The first full-length animated feature in color is noted for its technical innovation and it still impresses 83 years later.  Sequences such as Snow White running through a “haunted” forest and the Evil Queen transforming herself into an old woman are still awe-inspiring in their detail and fluidity.  Then there are  extended scenes like the dwarfs dancing and the dwarfs snoring that add nothing to the plot but are just plain fun in their exploration of animation.

I can’t remember if I’ve ever watched the movie before, but after seeing it I don’t think I have watched more than a few segments. I am familiar with the story and the songs because when I was a kid I attended a stage performance of Snow White and the Seven Dwarfs at Radio City Music Hall.  This was well before Disney began producing Broadway musicals on the regular.

There’s a lot more dwarfs and a lot less Snow White than I expected, which is for the best because the dwarfs provide a lot of the entertainment and joy of animation.  And I never would’ve guessed that Grumpy gets the biggest character arc. Honestly, I found myself liking Grumpy a lot.
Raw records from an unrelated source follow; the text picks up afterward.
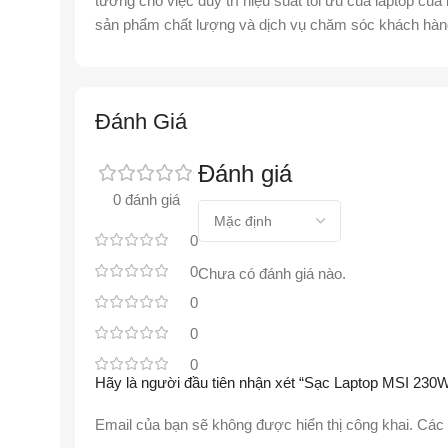
tưởng cho việc duy trì hiệu suất tối ưu của laptop củ
sản phẩm chất lượng và dịch vụ chăm sóc khách hàn
Đánh Giá
Đánh giá
0 đánh giá
0
0
Chưa có đánh giá nào.
0
0
0
Hãy là người đầu tiên nhận xét “Sạc Laptop MSI 23
Email của bạn sẽ không được hiển thị công khai.
Các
There are also all those woodland creatures who mysteriously decide to help out Snow White.  They’re all great character studies of different kinds of animals, and what they look like performing things that are not animal-like.

One weird thing about the movie is that the faces of Snow White, the Prince, and the Evil Queen appear to be more “realistic” human faces like you find in the serious soap opera newspaper comic strips.  This makes them look odd alongside the more cartoonish faces of all the other characters. I don’t think any Disney movie animated human faces in that style again, although I suppose I’ll find out for sure as I work my way through the Disney movies.